Стабилизирующий отбор: марш на месте

“Вот вы говорите, что человек произошел от обезьяны. А почему же тогда сейчас обезьяны в людей не превращаются?” Этот вопрос вот уже полтора столетия снова и снова задают эволюционистам некоторые наивные люди. Нетрудно убедиться, что ими движет не поиск истины, не благородное сомнение, а исключительно жгучее нежелание признавать себя потомками обезьян. Ведь никто же из них не спрашивает, почему на елках не расцветают цветы (если, как говорят те же ученые, цветковые растения произошли от голосеменных), почему ящерицы не становятся птицами и землеройками или, на худой конец, почему бурые медведи прямо на глазах не превращаются в белых.

Но давайте отнесемся ко всем этим вопросам не как к подначке и провокации, а всерьез. В самом деле, почему мы не видим, как одни виды превращаются в другие? Если, как мы убедились выше, все факторы эволюции – наследственные изменения, борьба за существование, естественный отбор – действуют постоянно и непрерывно, если их действие не прекращается ни на минуту – почему же знакомые нам формы жизни остаются удивительно стабильными? Почему в наших лесах растут все те же березы и елки, рябины и дубы, про которые поется в песнях, сложенных нашими предками, а если и попадется где-нибудь в городском парке неведомое дерево, так можно не сомневаться, что это не результат эволюции, а гость из далеких краев? Почему каждую весну к нам прилетают все те же скворцы и жаворонки, ласточки и соловьи?



“Ну, это-то понятно, – скажет почти всякий, кто помнит, что ему в школе говорили об эволюции. – Эволюционные изменения происходят очень медленно, необходимое для них время несопоставимо со сроками человеческой жизни. Ничего удивительного, что мы их не замечаем”.

Такое объяснение кажется убедительным, но оно содержит далеко не всю правду. Как мы уже видели в главе “Отбор в натуре”, эволюционные изменения – причем не только выявляемые специальными измерениями, но и вполне наглядные и очевидные – могут происходить довольно быстро, за время жизни всего нескольких поколений эволюционирующей популяции, что в привычных нам понятиях может составлять считаные годы. С другой стороны, речь идет не только о том, что мы можем наблюдать сами или даже о чем можем узнать из исторических источников.

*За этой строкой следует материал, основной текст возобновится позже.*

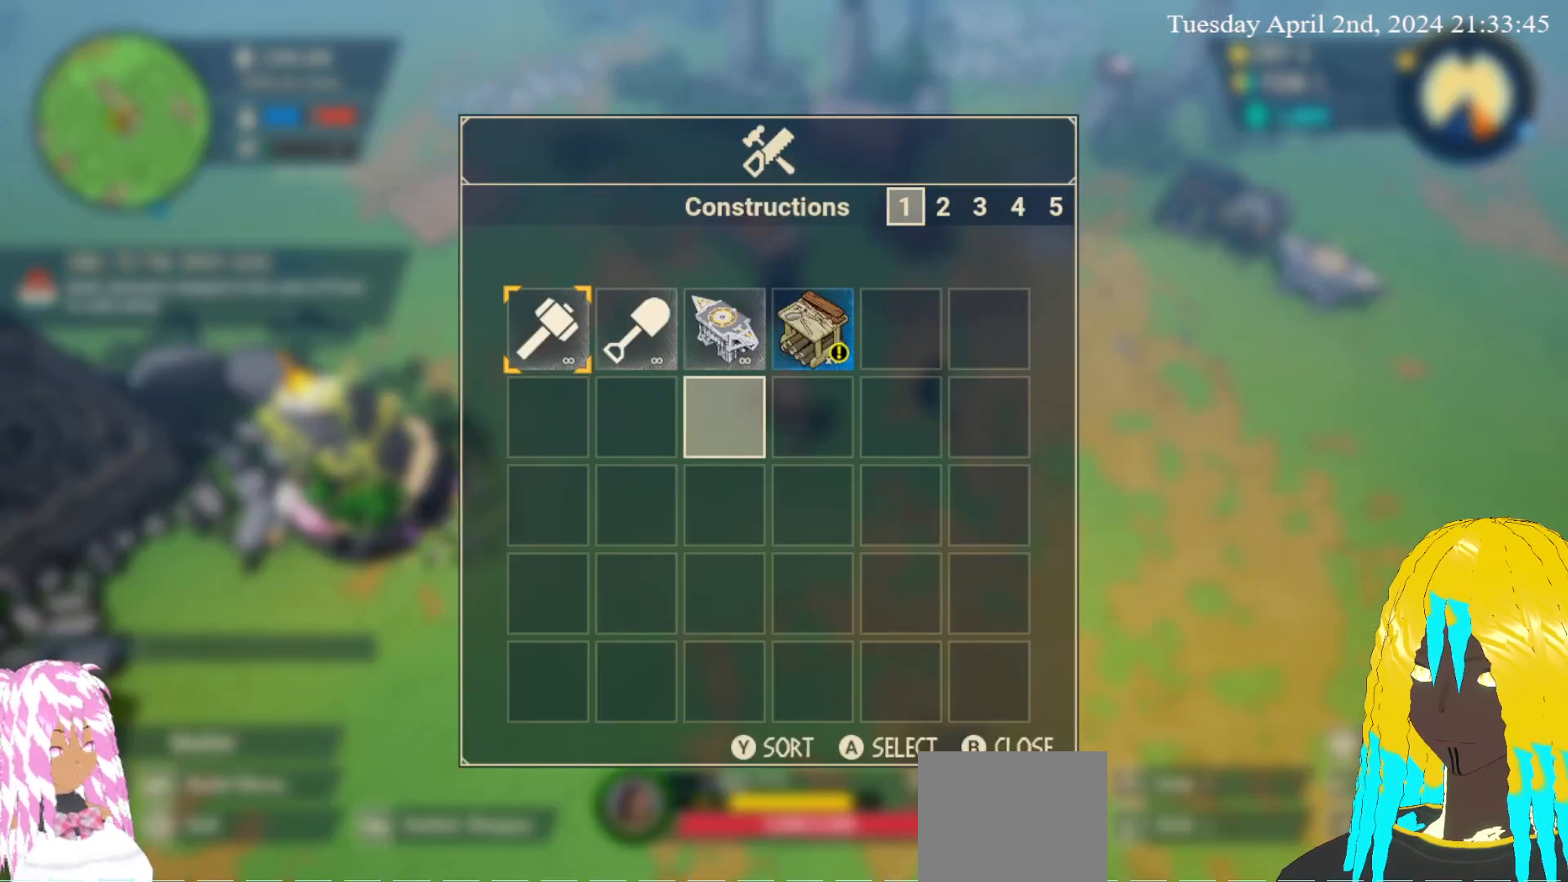
{"buttons": [], "left_stick": "center", "right_stick": "center", "events": [[17, "left_stick", "up-right"], [117, "left_stick", "center"], [200, "left_stick", "right"], [283, "left_stick", "center"]]}
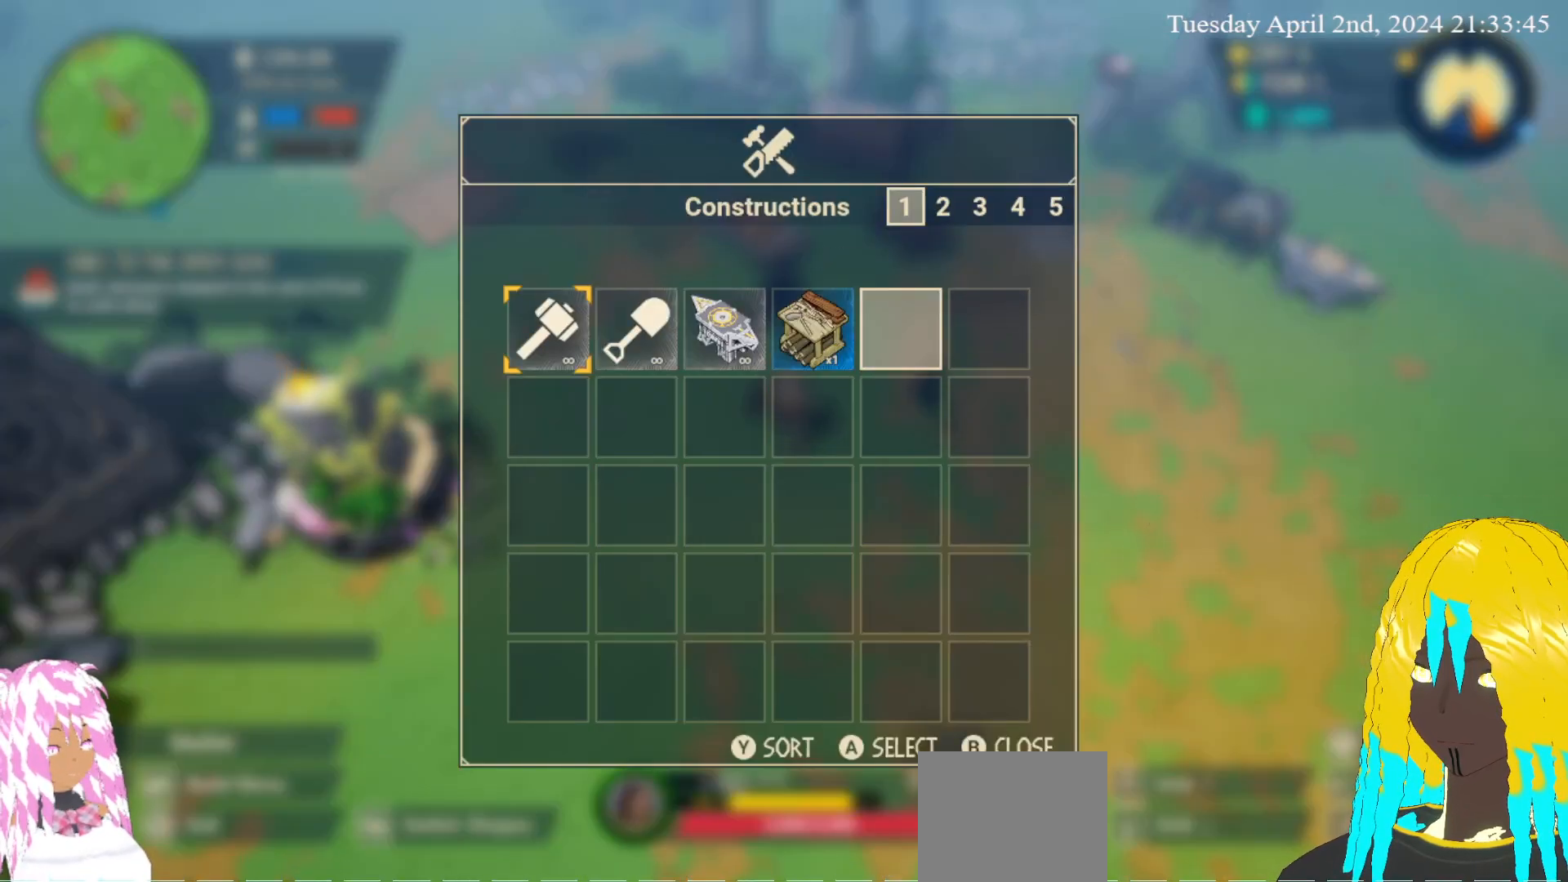
{"buttons": ["CROSS"], "left_stick": "center", "right_stick": "center", "events": [[383, "CROSS", "down"]]}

Едва ли не каждое лето по блогам (а иногда и по средствам массовой информации) прокатывается волна паники: то тут, то там перепуганные дачники и прочие отдыхающие находят каких-то не то мутантов, не то пришельцев – странных, ни на кого не похожих тварей. Людей пугает не только экзотический внешний вид этих “монстров” – причудливой формы панцирь, членистое тело, множество ног и несколько хвостов, – но и то, что они возникают словно бы ниоткуда, заводясь в обычных лужах, остающихся после летних ливней. На самом деле речь идет о совершенно безобидном существе – щитне, примитивном пресноводном ракообразном. Никакой тайны в их появлении в лужах нет: заполнение лужи водой запускает развитие дремлющих в грунте яиц щитней. Вышедшие из них личинки стремительно развиваются, превращаются во взрослых рачков, снова откладывают яйца… и погибают, когда лужа пересыхает или (если им повезет дожить до осени) замерзает. Такой образ жизни избавляет щитня от хищников и конкурентов, но спокойным его не назовешь. Однако в такой нестабильной среде щитни ухитрились просуществовать практически без изменений более 200 млн лет – с раннего мезозоя до наших дней. При этом ископаемые останки самого древнего из известных щитней неотличимы от соответствующих структур одного из современных видов. Миновали две геологические эры, биосферу планеты сотрясло немало великих и грозных событий, возникли, процвели и сгинули динозавры, в небе птицы сменили крылатых ящеров, сушу покрыл ковер бесконечно разнообразных цветов, пришли и ушли ужасные эндрюсархи с их огромными зубастыми пастями, подпирающие небеса индрикотерии, ходячие пернатые гильотины – фороракосы и диатримы, где-то в самом конце промелькнули мамонты и саблезубые тигры – а выпавший из эволюции рачок жил-поживал в своих ненадежных убежищах, не обращая внимания на всю эту суету и не меняясь ни на йоту. А ведь в его генах, как и в любых других, шли мутации. И борьбу за существование для него никто не отменял (см. главу “Забытый кит”) – в луже можно спрятаться от хищников, паразитов и конкурирующих видов, но от геометрической прогрессии размножения не укроет и она. Почему же он не эволюционировал?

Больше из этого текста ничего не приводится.